The small country of Kenya in Africa is moving aggressively with this geothermal power, and they are anticipating 35 percent of their energy needs over the next decade will be generated by geothermal power.
Then finally wind resources, which basically covers the map as well, and there is where we have seen some of the greatest efficiency in recent years. They have gone in the last 3 years from 30 cents per kilowatt hour in producing wind power to roughly 3 cents to 5 cents per kilowatt hour making it very market competitive.
These are some of the ideas that many of us are calling for in the development of alternative and renewable energy sources that should be a part of the overall energy solution, rather than increased reliance and dependence on the extraction of fossil fuels and the burning of fossil fuels in this country.
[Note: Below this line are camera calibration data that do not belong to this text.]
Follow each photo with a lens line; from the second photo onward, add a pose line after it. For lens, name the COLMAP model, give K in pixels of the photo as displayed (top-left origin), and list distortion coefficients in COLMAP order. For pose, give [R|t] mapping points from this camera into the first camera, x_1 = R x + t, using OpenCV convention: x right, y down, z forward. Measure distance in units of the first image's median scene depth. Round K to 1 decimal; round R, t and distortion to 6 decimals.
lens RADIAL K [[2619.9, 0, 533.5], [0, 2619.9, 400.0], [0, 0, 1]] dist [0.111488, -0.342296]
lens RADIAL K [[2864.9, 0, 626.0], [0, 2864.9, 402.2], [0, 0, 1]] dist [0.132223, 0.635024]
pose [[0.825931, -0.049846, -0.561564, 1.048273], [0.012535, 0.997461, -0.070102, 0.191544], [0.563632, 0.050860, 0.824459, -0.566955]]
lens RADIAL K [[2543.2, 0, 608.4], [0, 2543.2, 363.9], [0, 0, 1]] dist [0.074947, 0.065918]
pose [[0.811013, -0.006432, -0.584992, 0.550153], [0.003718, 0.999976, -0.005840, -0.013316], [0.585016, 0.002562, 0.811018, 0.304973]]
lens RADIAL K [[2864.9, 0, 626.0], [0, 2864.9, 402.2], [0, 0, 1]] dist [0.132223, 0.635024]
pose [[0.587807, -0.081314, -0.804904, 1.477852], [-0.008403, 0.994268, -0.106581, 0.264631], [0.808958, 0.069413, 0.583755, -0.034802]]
Mr. Speaker, I yield to the gentleman from California (Mr. Sherman).
Mr. SHERMAN. Mr. Speaker, I know we have limited time, but just in closing, I want to say that California is building 14 electrical generation plants now. Under our prior Republican governor, we built not one, but the private sector was not trying to build plants in our State until last year.
We need help only in the form of being allowed to go back to the regulation system that we had before. We do not need billions of aid from the rest of the country, but we need the ropes untied from our hands.
Mr. KIND. Mr. Speaker, I thank the gentleman from California (Mr. Sherman), my friend, for his comments tonight and for joining us in this important discussion. Obviously, this is the beginning of a long discussion and a much needed debate in this country trying to develop a 21st century energy policy to meet the challenges that exist today.
Again, if we can bring balance, if we can utilize the technology that is available, increase energy, efficiency and conservation, I think that is going to be the best long-term solution.